---------- Data under study ----------

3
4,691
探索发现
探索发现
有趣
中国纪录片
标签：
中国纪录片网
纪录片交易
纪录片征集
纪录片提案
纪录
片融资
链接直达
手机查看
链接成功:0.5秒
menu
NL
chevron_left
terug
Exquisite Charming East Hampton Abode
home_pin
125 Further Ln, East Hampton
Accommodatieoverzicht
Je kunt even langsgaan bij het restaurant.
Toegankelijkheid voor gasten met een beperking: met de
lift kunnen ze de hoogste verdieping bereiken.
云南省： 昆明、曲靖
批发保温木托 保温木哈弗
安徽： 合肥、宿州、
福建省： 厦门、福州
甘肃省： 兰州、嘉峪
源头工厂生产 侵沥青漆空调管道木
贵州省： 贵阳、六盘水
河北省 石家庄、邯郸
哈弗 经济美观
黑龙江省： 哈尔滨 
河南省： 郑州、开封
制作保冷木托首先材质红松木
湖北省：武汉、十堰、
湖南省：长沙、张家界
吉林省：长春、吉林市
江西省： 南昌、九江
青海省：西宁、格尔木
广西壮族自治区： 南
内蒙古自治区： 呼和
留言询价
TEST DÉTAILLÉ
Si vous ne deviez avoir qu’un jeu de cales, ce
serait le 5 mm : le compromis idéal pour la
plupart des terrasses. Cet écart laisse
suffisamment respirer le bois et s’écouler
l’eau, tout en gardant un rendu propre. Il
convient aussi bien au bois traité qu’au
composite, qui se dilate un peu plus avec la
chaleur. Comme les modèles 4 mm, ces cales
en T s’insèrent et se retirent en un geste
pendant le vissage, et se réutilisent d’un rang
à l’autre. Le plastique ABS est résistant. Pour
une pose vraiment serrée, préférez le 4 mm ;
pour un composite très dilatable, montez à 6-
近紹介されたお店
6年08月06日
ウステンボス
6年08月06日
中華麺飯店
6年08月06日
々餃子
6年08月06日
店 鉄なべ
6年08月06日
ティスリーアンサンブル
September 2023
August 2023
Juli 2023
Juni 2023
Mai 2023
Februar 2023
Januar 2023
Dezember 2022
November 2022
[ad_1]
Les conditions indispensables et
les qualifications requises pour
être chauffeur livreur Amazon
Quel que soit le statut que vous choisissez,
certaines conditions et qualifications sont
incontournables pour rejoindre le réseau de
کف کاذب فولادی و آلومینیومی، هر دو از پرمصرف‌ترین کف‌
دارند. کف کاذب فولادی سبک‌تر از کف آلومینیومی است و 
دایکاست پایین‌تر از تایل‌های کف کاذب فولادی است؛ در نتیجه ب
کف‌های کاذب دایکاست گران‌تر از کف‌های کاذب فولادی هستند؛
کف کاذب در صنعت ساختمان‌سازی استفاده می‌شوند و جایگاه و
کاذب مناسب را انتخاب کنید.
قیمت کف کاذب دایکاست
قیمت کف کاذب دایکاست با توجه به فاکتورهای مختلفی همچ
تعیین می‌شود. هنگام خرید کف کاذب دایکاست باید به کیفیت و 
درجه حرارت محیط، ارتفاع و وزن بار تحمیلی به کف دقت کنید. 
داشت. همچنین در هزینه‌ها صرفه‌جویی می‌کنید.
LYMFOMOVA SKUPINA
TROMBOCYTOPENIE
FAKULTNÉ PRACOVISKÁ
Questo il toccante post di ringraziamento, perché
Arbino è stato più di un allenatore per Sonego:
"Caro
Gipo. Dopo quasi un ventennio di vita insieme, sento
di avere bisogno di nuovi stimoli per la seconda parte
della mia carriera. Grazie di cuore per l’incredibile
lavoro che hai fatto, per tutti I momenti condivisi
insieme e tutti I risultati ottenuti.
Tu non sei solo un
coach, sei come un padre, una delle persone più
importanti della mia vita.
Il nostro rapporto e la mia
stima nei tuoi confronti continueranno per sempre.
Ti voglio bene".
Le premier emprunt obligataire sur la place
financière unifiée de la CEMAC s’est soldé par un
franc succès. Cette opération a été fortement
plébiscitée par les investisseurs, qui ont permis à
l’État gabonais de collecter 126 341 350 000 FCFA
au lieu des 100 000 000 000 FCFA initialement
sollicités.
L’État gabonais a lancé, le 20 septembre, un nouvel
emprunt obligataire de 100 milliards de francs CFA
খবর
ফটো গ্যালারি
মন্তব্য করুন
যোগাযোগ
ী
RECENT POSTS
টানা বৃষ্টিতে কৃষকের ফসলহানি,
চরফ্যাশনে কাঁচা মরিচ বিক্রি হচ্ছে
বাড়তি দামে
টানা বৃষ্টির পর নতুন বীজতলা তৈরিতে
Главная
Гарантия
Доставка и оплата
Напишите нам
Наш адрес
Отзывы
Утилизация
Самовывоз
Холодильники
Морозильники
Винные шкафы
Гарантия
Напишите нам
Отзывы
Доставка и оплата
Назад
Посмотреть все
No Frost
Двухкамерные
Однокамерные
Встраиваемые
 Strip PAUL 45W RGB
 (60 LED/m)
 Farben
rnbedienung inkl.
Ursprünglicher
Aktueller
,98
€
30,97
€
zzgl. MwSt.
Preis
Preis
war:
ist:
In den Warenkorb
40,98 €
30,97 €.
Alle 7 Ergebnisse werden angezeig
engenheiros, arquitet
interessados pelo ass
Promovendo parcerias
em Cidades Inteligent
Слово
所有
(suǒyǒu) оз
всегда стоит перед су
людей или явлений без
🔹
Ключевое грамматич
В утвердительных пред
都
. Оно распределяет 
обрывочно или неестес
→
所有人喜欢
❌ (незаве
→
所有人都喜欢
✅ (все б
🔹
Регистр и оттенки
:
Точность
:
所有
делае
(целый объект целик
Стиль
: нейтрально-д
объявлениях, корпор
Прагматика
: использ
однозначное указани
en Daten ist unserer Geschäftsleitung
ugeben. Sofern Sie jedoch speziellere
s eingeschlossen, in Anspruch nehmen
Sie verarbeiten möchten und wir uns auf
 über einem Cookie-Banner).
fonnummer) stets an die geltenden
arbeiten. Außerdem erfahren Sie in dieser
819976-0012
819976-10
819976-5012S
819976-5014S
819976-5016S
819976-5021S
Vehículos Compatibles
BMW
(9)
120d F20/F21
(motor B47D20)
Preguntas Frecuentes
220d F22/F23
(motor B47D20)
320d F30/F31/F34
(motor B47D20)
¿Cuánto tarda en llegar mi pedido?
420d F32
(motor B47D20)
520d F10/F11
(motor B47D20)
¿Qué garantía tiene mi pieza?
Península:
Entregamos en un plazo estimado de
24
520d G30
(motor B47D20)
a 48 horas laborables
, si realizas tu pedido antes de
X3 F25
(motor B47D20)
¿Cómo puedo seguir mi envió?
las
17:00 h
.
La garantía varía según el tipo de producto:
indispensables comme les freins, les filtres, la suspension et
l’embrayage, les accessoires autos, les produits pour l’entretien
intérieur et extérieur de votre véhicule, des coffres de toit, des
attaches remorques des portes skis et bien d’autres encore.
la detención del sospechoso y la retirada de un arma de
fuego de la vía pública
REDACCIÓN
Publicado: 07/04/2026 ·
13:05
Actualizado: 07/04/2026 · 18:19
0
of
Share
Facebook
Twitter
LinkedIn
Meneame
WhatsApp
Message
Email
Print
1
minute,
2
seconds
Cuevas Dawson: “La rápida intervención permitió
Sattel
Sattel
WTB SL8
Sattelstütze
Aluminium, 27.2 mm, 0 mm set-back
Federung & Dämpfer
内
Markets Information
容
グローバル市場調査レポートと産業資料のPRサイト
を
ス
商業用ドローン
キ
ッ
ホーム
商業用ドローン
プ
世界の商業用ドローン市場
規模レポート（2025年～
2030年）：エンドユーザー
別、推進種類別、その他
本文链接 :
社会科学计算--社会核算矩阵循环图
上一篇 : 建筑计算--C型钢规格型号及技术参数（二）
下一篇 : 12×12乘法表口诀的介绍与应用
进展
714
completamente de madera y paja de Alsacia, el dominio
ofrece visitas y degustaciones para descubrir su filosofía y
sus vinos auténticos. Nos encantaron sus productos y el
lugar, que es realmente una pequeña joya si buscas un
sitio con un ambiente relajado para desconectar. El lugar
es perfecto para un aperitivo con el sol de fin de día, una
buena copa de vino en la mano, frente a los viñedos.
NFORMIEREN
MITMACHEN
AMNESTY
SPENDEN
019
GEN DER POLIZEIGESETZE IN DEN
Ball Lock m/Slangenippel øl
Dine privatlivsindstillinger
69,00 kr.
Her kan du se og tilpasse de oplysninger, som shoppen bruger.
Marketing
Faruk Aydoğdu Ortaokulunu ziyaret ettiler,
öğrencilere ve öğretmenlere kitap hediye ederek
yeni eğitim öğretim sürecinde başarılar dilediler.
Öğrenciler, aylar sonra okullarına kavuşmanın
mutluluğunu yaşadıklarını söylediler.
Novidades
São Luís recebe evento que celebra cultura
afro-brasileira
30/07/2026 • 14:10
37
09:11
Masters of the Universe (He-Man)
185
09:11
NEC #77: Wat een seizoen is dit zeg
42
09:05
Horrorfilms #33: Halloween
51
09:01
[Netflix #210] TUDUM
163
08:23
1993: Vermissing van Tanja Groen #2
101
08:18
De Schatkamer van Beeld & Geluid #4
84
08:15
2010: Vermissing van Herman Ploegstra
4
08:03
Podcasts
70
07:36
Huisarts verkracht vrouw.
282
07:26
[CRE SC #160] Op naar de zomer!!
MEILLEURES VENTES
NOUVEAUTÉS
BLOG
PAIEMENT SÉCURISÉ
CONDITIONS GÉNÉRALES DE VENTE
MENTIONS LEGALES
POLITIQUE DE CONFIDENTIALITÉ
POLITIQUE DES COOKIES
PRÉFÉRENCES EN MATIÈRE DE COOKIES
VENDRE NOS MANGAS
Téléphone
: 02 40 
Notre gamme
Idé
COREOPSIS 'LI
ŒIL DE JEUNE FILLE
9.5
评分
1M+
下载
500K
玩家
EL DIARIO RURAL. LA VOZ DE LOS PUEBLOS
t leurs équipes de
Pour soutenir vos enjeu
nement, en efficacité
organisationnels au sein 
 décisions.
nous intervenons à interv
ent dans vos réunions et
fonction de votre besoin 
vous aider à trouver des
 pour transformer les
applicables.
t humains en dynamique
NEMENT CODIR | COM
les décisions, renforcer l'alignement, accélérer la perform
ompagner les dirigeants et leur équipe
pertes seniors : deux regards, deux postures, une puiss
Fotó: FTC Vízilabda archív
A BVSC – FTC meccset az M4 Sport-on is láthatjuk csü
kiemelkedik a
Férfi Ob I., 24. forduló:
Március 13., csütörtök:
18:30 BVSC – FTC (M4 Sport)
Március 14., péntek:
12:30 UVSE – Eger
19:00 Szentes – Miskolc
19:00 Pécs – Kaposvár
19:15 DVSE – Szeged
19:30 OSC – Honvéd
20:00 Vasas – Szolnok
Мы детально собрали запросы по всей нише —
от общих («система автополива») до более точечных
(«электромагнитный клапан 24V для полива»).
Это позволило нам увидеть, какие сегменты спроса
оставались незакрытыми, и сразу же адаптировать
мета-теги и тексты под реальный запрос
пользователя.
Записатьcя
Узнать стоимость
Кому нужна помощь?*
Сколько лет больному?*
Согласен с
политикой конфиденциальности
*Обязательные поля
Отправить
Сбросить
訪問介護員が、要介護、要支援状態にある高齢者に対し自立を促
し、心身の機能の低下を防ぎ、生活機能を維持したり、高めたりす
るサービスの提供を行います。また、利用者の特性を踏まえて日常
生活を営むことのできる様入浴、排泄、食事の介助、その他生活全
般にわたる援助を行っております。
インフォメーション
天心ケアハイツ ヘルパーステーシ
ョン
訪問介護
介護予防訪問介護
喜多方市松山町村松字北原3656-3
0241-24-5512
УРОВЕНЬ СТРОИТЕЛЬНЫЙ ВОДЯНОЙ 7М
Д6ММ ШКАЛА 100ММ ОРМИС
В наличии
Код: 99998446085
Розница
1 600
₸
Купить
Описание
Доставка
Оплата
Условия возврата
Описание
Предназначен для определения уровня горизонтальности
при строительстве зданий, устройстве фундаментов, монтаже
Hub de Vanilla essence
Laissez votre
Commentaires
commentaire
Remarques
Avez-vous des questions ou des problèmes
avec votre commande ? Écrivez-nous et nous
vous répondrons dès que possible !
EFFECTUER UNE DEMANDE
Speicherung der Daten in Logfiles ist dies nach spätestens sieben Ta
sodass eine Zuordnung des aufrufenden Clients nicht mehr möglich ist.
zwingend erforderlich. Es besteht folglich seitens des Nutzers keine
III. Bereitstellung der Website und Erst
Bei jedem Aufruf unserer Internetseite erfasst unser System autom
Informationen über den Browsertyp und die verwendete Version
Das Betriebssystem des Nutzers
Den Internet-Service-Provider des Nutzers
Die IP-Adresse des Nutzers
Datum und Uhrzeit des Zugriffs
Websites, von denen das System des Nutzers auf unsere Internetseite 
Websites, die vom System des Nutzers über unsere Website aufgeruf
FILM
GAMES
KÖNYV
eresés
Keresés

----------

**What is needed**
All lines containing "emprunt" in the material above should appear in your reply, copied exactly.

**Task output**
Le premier emprunt obligataire sur la place
emprunt obligataire de 100 milliards de francs CFA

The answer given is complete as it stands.